Alexej Nawalny hat Zeit seines späten politischen Engagements immer wieder über seinen christlichen Glauben gesprochen. In seiner Autobiografie nimmt das Thema einen besonderen Platz ein.
Nawalny beschreibt seine Glaubensentwicklung darin als Weg vom Atheisten und Skeptiker zum Christen, ausgelöst durch die Geburt seiner Tochter Dascha: „Wie jeder, der in der Sowjetunion aufwuchs, hatte ich nie an Gott geglaubt, aber wenn ich mir Dascha ansah und wie sie sich entwickelte, dann mochte ich mich nicht länger mit dem Gedanken anfreunden, dass dies nur eine Frage der Biologie sei.“ Er habe in diesem Moment beschlossen, dass „die Evolution, für sich genommen, nicht ausreiche. Es musste noch etwas geben.“
„Die Bergpredigt ist ein Vergnügen“
Als Nawalny bei einer langen Inhaftierung 2021 nur noch die Bibel als Lesestoff erlaubt wurde, habe es ihm eine besondere Bibelstelle angetan: „Die Bergpredigt ist ein Vergnügen und ich beschloss, dass ich (…) sie ebenso gut auswendig lernen könnte.“ So habe er sich die 111 Verse auf Karten notiert, die er sich in der Haft mühsam über Monate beschaffen musste. Auf jeder Karte habe er einerseits die Nummer des Verses und andererseits die Worte in vier verschiedenen Sprachen notiert. Sein Ziel sei es gewesen, irgendwann anhand der Zahl auf der einen Seite, den Vers auf der anderen zitieren zu können. Nicht ganz einfach, denn die Karten seien bereits einmal konfisziert worden – die Wachen vermuteten extremistische Inhalte.
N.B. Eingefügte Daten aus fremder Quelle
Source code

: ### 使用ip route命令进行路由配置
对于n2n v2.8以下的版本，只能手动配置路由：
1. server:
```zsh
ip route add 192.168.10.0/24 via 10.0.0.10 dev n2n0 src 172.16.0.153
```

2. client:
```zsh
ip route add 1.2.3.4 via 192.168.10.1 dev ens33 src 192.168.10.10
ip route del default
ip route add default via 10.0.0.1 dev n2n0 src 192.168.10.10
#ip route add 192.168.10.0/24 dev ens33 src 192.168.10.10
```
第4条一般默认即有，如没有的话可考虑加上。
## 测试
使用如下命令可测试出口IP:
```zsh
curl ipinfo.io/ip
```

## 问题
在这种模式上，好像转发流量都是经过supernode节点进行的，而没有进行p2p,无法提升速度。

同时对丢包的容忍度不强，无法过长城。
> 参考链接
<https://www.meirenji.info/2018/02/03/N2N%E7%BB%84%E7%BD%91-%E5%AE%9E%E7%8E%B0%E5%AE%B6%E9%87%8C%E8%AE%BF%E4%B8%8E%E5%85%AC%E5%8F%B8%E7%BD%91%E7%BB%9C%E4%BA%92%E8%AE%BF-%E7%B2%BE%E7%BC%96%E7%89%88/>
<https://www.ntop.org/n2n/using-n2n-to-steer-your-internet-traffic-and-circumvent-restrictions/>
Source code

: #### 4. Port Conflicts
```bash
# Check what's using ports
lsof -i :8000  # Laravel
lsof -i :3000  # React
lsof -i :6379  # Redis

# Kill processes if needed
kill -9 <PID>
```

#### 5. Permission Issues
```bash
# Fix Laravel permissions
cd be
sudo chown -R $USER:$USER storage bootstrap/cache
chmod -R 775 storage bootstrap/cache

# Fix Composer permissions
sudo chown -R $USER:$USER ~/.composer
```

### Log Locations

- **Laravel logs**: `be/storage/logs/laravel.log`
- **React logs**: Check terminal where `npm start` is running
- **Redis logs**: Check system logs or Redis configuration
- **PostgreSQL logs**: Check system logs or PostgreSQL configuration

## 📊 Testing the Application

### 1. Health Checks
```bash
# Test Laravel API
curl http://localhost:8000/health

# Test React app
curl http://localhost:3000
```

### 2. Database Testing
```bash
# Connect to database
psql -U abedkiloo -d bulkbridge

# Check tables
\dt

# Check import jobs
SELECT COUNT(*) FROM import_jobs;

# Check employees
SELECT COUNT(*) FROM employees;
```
Auch Gottesdienste im Gefängnis habe er besucht. In einem sei es dann just um die Bergpredigt gegangen. Nawalny schreibt: „Lieber Jesus! Ich wäre um ein Haar in Ohnmacht gefallen, und unter enormen Schwierigkeiten gelang es mir, die Tränen so weit zurückzuhalten, dass sie mir nicht in Strömen die Backen hinunterflossen. Ich verließ wie betäubt und in der Luft schwebend die Kirche. Und nicht mehr hungrig.“ Denn zum Zeitpunkt des Gottesdienstes hatte er sich gerade in einen Hungerstreik begeben. Nawalny deutet diesen Vorfall als „wundersames Zeichen“. An anderer Stelle beschreibt er, wie ein Mithäftling ihm das Bild eines Engels überreicht, eine christliche Ikone, die er fortan bei sich trug.
Im Jahr 2021 zitierte Nawalny die Bibel gar vor Gericht, auch hier wieder die Bergpredigt. „Fakt ist, ich bin gläubig“, sagte er in seinem Schlusswort und zitierte das Bibelwort: „Selig sind, die hungern und dürsten nach Gerechtigkeit: denn sie sollten satt werden.“
Glaube macht das Leben einfacher
Im Buch bekennt er: „Der Glaube macht das Leben einfacher.“ Auch in der politischen Haft. „Du liegst in deinem Stockbett, schaust auf das Bett über dir und fragst dich, ob du im tiefsten Herzen Christ bist. Es ist nicht entscheidend, ob du glaubst, dass ein paar alte Männer in der Wüste einst achthundert Jahre alt wurden oder dass sich tatsächlich das Rote Meer vor jemandem teilte. Aber bist du ein Anhänger der Religion, dessen Gründer sich für andere opferte und den Preis für ihre Sünden zahlte? Glaubst du ehrlich an die Unsterblichkeit der Seele und das ganze andere coole Zeug? Wenn du aufrichtig mit ‚Ja‘ antworten kannst, worüber musst du dir dann noch Sorgen machen?“
Er sehe es als seine Aufgabe an, das Reich Gottes zu suchen. Jesus kümmere sich um alles andere und werde ihn nicht im Stich lassen. Er und Gott „werden für mich die Schläge einstecken“. Das sind die letzten Worte in Nawalnys Autobiografie. Aufgeschrieben am 22. März 2022. Er starb zwei Jahre später, am 16. Februar, im sibirischen Strafgefangenenlager Charp. Kritiker Putins werfen dem Regime vor, ihn ermordet zu haben.